Anders Johncke wins Ridgefield Golf Club championship
Anders Johncke noticed the new putter Rory McIlroy used while winning a few PGA tournaments earlier this year.
“He couldn’t miss with it; he was making putt after putt,” said Johncke. “I hinted to my wife that the putter would be a great birthday present.”
Johncke received the copper-colored Spider X for his 52nd birthday in June and put it to productive use last Sunday, sinking a 10-foot putt on the 18th hole to stay even before winning the top flight of the Ridgefield Golf Club’s club championship on the second playoff hole over defending champion John Maiolo.
“I had lost in the semifinals two years ago to Mike Barbarossa, who went on to win the championship, and I lost in the semifinals last year to John Maiolo, who went on to win the championship,” said Johncke. “This year I beat Mike in the semifinals and John in the finals, so I was able to get a little payback.”
Born in Sweden, Johncke moved to Greenwich with his parents in the 1970s and went on to play on the Greenwich High team that won conference and state championships in 1986. He then competed for four years at Boston College before moving to Florida after a few years of working on Wall Street.
“My parents had gone to Florida and I went to visit them during a cold December,” said Johncke. “What was supposed to be a two-week vacation turned into 25 years. I met my wife, started a new job, and had kids.”
Johncke kept playing golf, winning several Palm Beach County amateur titles as well as other local and regional events. Three years ago, a job offer led Johncke and his family to relocate to Ridgefield.
“Most people move away from Connecticut and to Florida as they get older,” he said. “But after a while you miss the change of seasons. It’s nice to have some variety instead of hot and hotter.”
In Sunday’s championship match at the Ridgefield Golf Course, Johncke birdied two of the first three holes to go 2-up. A bogey on the sixth hole allowed Maiolo to close within one, but Johncke sank a 35-foot birdie putt on the seventh hole and added a birdie on the eighth hole to go 3-up through the first nine.
“I was feeling good at that point,” said Johncke. “A three-hole lead at the turn over a player as good as John was unexpected.”
But Johncke bogied three of the first six holes on the back nine, and when Maiolo drained a birdie putt on the 16th the match was even.
“I was frustrated that I had made mistakes,” said Johncke. “I had to refocus for the final holes because my confidence was fading.”
After both players parred the 17th hole, Johncke ran into some trouble on the final hole of regulation. His second shot left him five yards short of the green, and he opted to putt from there.
“It wasn’t a good decision,” said Johncke. “I left the ball 10 feet short of the hole.”
Maiolo just missed a birdie putt that would have won the match, and Johncke then sank his putt for a par that forced a playoff.
On the second playoff hole (the 441-yard, par-four second hole), Maiolo sent an approach shot over the green and into the water.
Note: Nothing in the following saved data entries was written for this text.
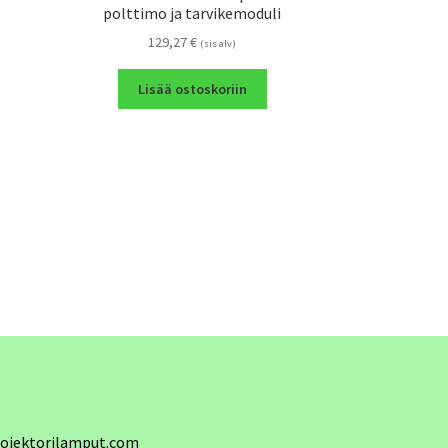
polttimo ja tarvikemoduli
129,27
€
(sis alv)
Lisää ostoskoriin
ojektorilamput.com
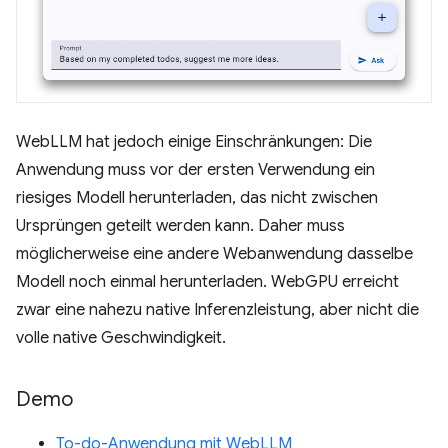
WebLLM hat jedoch einige Einschränkungen: Die
Anwendung muss vor der ersten Verwendung ein
riesiges Modell herunterladen, das nicht zwischen
Ursprüngen geteilt werden kann. Daher muss
möglicherweise eine andere Webanwendung dasselbe
Modell noch einmal herunterladen. WebGPU erreicht
zwar eine nahezu native Inferenzleistung, aber nicht die
volle native Geschwindigkeit.
Demo
To-do-Anwendung mit WebLLM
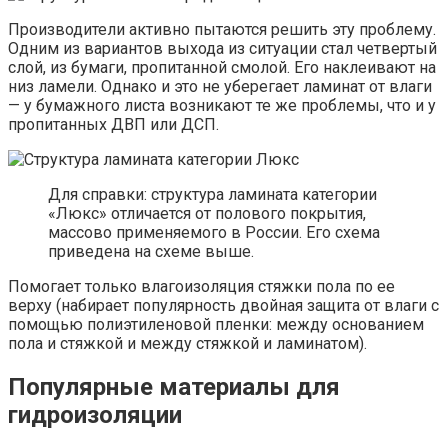
Производители активно пытаются решить эту проблему.
Одним из вариантов выхода из ситуации стал четвертый
слой, из бумаги, пропитанной смолой. Его наклеивают на
низ ламели. Однако и это не уберегает ламинат от влаги
— у бумажного листа возникают те же проблемы, что и у
пропитанных ДВП или ДСП.
Для справки: структура ламината категории
«Люкс» отличается от полового покрытия,
массово применяемого в России. Его схема
приведена на схеме выше.
Помогает только влагоизоляция стяжки пола по ее
верху (набирает популярность двойная защита от влаги с
помощью полиэтиленовой пленки: между основанием
пола и стяжкой и между стяжкой и ламинатом).
Популярные материалы для
гидроизоляции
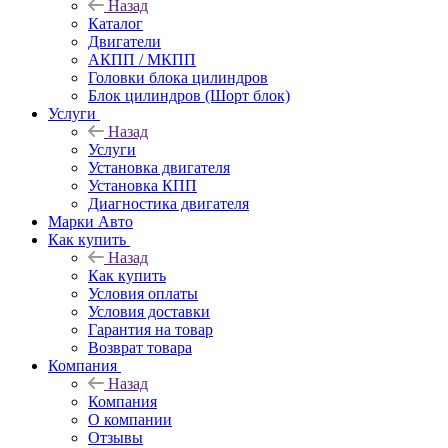
Назад
Каталог
Двигатели
АКПП / МКПП
Головки блока цилиндров
Блок цилиндров (Шорт блок)
Услуги
Назад
Услуги
Установка двигателя
Установка КПП
Диагностика двигателя
Марки Авто
Как купить
Назад
Как купить
Условия оплаты
Условия доставки
Гарантия на товар
Возврат товара
Компания
Назад
Компания
О компании
Отзывы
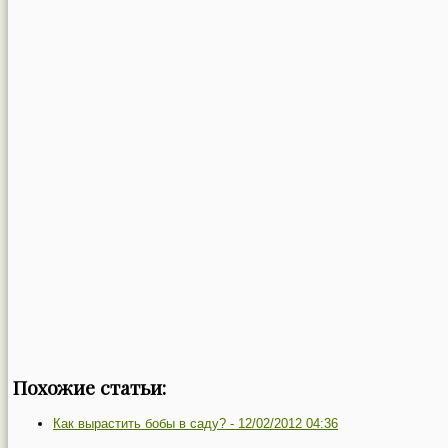
Похожие статьи:
Как вырастить бобы в саду? -
12/02/2012 04:36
He then conceeded the hole and the match to Johncke, who was positioned for a birdie putt.
“It was a strange way to end what had been such a good match,” said Johncke. “But I was still thrilled to be the champion.”
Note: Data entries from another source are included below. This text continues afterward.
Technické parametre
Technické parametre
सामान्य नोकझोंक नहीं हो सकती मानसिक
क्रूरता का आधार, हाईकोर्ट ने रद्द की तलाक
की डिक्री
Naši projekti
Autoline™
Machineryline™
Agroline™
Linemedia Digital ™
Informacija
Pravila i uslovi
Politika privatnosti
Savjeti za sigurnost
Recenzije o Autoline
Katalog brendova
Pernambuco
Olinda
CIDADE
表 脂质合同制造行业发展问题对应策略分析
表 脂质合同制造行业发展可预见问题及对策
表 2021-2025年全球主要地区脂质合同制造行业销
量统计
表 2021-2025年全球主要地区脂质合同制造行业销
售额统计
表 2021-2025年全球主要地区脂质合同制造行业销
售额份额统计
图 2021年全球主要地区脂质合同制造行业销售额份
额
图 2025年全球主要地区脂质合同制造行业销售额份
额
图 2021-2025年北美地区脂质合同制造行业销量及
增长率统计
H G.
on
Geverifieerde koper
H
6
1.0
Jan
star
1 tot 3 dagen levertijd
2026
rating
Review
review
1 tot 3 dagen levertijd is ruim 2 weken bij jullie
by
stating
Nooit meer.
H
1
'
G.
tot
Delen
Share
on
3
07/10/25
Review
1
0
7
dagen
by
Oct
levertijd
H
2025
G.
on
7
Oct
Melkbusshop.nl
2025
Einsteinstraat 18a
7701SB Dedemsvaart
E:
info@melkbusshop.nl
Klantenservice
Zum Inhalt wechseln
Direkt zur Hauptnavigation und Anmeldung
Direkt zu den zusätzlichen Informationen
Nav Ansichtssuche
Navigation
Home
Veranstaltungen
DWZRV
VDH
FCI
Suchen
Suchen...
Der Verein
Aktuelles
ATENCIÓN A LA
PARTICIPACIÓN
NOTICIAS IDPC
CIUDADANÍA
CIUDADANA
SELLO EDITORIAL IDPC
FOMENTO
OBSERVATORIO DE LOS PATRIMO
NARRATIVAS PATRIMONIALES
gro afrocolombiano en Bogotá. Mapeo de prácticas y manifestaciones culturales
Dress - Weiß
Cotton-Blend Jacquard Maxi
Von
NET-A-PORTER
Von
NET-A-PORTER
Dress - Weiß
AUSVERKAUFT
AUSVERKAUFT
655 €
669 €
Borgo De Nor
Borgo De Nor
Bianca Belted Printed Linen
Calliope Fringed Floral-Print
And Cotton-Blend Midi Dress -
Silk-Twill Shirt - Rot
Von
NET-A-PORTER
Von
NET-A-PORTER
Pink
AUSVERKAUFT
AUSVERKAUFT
Notes: Johncke came close to missing the finals: He had to rally from 3-down with five holes left to beat Barbarossa in the semifinals.
Johncke became the fifth different player to win a club championship in the last five years.
Maiolo was playing for his second straight title and third overall. His first victory came in 2014.
Also winning titles Sunday were Mike Giannetto (first flight) and Frazier Caner (second flight).